Roads across the Leigh constituency will soon be safer for motorists and cyclists thanks to a nationwide mapping scheme.
Transport Secretary Grant Shapps has launched a first-of-its-kind audit into mapping potholes across England as part of the Government’s multi-billion pounds plan to tackle the scourge of road users everywhere.
The new system will use data from delivery companies like Deliveroo, Uber, Tesco and Ocado to map out ‘pothole hotspots’ so they can be targeted for repair as quickly as possible.
Using information from these businesses and working with Gaist, a highway date and mapping company, the Department for Transport and local authorities, including Wigan Metropolitan Borough Council, can target improvements so roads are in top condition as people return to work and school.
The scheme is the latest tranche of the Government’s biggest nationwide pothole repair programme as part of a £2.5 billion funding commitment to make our roads safer.
Conservative MP for Leigh, James Grundy, said he was delighted the new system would lead to safer roads across the area.
“This is very welcome news for cyclists and motorists here as I know how important a good, safe road network is to so many people,” James Grundy MP said.
“Tackling potholes not only reduces the likelihood of accidents and saves lives, but cuts down on the need for vehicle repairs, saving families money they can spend on other things.
“And not only that, better, pothole-free roads, help people make their journey’s quicker so they get home to family and friends and spend more time doing the things they want to do.
“Any system which can help tackle pothole problems in Leigh is very welcome.”
The launch of the now scheme comes as highway maintenance works undertaken in the past months when roads were quieter during lockdown has led to 319 miles of resurfacing, making sure that roads are in better condition so that people can get back to work and school safely.

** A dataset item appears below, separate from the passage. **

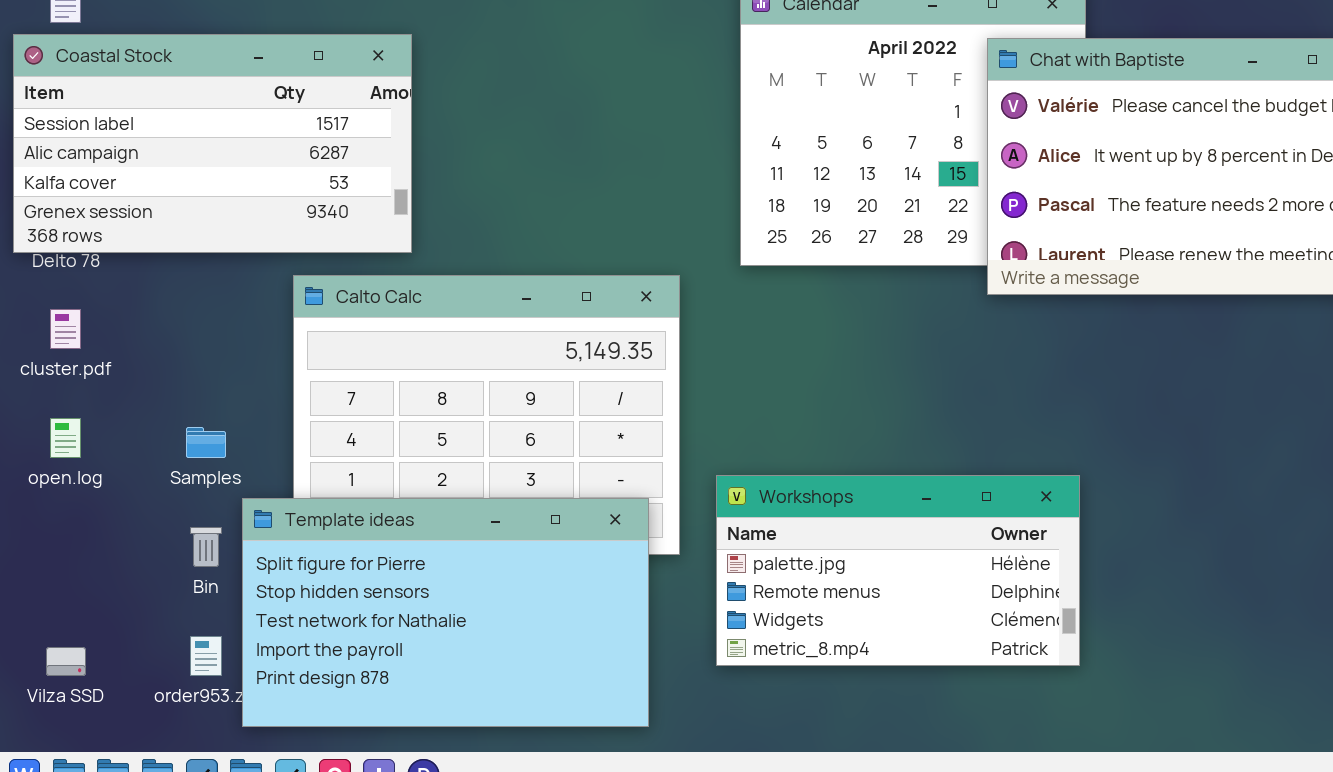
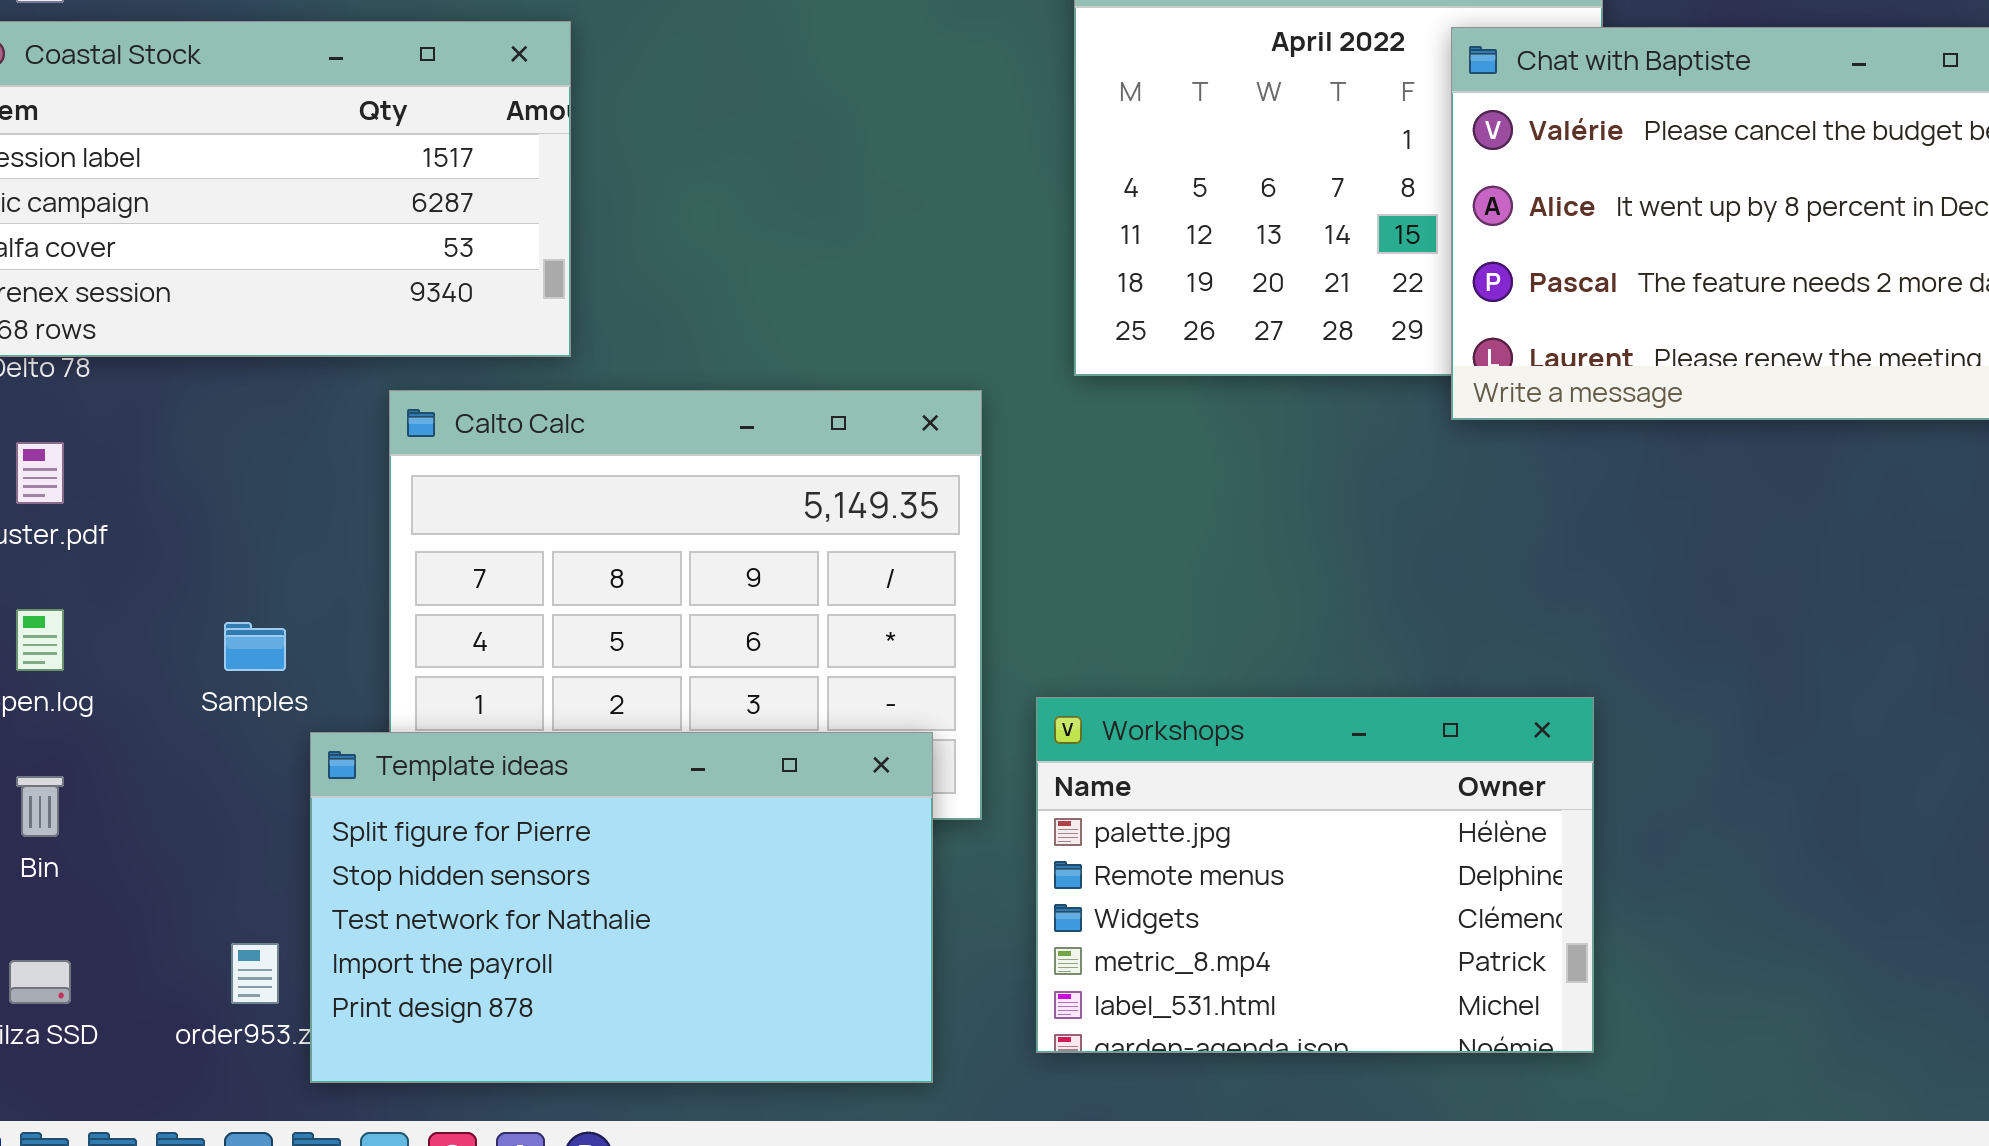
Workshops: [716,475,1080,666] -> [1036,697,1594,1053], resized
Bin: [190,527,222,567] -> [16,776,64,837], moved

Transport Secretary Grant Shapps said: “I want our roads to be as safe as possible, so during the lockdown we’ve resurfaced hundreds of miles of road. But now I want to go further by identifying critical potholes and ensuring these are fixed as quickly as possible.
“We’re teaming up with delivery companies, who know the roads well, in order to map out where remaining potholes exist and then relentlessly target them with our record £2.5 billion to pothole repair fund.
“Better road surfaces benefit motorists and cyclists alike ensuring the back to school and work environment is safer for everyone.”